Model-based reinforcement learning for combinatorial optimization

Summer school class, CEA-EDF-Inria Summer School on numerical analysis, 2026

Link to the summer school website.

Abstract

Modern mixed-integer linear programming (MILP) solvers are built upon the branch-and-bound (B&B) paradigm. Since the 1980s, considerable research and engineering effort has gone into refining these solvers, resulting in highly optimized systems driven by expert-designed heuristics tuned over large benchmarks. However, in operational settings where structurally similarproblems are solved repeatedly, adapting solver heuristics to the distribution of encountered MILPs can lead to substantial gains in efficiency, beyond what static, hand-crafted heuristics can offer.

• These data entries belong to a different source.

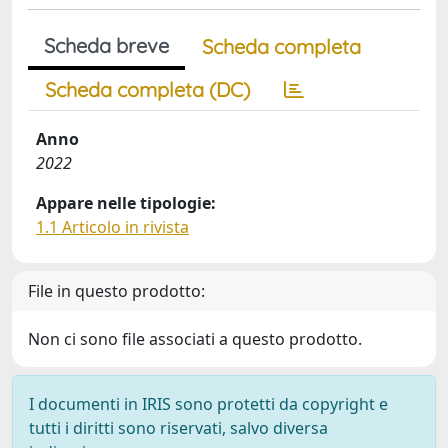
Scheda breve
Scheda completa
Scheda completa (DC)
Anno
2022
Appare nelle tipologie:
1.1 Articolo in rivista
File in questo prodotto:
Non ci sono file associati a questo prodotto.
I documenti in IRIS sono protetti da copyright e
tutti i diritti sono riservati, salvo diversa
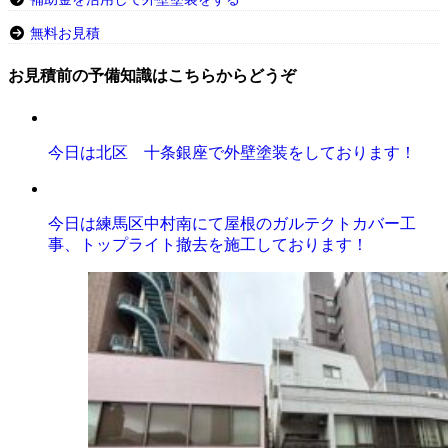
無料お見積
お見積前の予備知識はこちらからどうぞ
今日は北区 十条銀座で外壁塗装をしております！
今日は練馬区中村南にて屋根のガルテクトカバー工
事、トップライト撤去を施工しております！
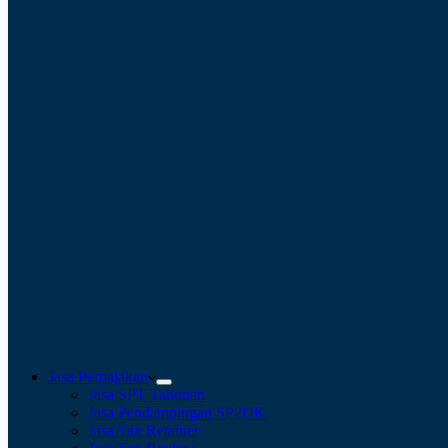
Jasa Perpajakan
Jasa SPT Tahunan
Jasa Pendampingan SP2DK
Jasa Tax Retainer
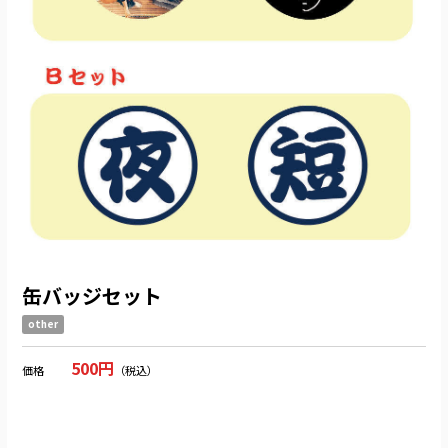
缶バッジセット
other
500円
価格
（税込）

Recent research has thus turned to machine learning (ML) to design efficient, data-driven B&B heuristics tailored to specific instance distributions. Here, we propose adapting recent reinforcement learning (RL) approaches, known for having achieved breakthroughs in complex combinatorial games such as chess or go, to the setting of exact combinatorial optimization. Drawing on the MuZero architecture, we introduce Plan-and-Branch-and-Bound (PlanB&B), a model-based reinforcement learning (MBRL) agent that leverages an internal model of the B&B dynamics to learn improved variable selection strategies.